[Dataset entries]
※
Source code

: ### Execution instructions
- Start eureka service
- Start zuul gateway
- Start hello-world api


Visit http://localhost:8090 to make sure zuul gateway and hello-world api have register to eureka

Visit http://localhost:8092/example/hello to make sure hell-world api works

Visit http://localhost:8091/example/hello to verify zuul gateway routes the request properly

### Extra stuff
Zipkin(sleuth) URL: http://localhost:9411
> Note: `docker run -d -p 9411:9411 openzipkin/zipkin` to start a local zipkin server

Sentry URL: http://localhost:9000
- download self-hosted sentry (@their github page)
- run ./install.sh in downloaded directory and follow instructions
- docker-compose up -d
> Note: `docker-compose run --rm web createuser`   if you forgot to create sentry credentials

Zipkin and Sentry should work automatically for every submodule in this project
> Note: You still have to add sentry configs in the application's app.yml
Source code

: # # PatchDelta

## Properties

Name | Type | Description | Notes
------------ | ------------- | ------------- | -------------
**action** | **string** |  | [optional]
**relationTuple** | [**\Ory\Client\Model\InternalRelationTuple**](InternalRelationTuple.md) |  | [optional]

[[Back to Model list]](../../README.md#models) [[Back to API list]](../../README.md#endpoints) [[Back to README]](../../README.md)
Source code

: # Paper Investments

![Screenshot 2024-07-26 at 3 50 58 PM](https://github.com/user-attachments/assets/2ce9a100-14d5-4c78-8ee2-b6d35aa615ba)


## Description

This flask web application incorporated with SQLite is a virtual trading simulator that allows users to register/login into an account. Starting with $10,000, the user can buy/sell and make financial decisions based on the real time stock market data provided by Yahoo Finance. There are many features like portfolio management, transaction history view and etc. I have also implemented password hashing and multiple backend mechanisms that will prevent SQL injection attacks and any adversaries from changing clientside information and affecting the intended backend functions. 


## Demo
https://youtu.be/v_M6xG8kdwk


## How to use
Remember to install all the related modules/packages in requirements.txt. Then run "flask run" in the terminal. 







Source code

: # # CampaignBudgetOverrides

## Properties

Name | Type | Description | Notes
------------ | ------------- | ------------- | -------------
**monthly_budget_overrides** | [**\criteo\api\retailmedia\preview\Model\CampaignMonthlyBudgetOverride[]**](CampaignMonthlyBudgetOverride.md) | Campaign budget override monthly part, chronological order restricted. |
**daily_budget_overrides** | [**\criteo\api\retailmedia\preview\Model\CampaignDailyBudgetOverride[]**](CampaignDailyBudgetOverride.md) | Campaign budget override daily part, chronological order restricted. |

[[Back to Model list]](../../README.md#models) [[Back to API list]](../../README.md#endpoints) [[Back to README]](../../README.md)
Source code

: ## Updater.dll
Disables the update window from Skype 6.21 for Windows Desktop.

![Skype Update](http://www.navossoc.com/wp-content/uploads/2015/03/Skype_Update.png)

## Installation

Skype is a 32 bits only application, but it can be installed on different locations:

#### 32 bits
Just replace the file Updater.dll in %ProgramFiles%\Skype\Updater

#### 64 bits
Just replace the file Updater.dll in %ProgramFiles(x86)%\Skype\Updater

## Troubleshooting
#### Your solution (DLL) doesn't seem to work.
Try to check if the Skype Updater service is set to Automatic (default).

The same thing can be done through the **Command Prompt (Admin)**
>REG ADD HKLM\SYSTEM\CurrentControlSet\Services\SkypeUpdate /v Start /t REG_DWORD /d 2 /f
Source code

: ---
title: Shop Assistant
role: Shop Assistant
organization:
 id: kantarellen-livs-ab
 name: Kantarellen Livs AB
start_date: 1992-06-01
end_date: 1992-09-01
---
※
#### Exercise goal
Filter the data, keeping only the lines that contain "docker".

#### Response to the task
> Note: `docker run -d -p 9411:9411 openzipkin/zipkin` to start a local zipkin server
- docker-compose up -d
> Note: `docker-compose run --rm web createuser`   if you forgot to create sentry credentials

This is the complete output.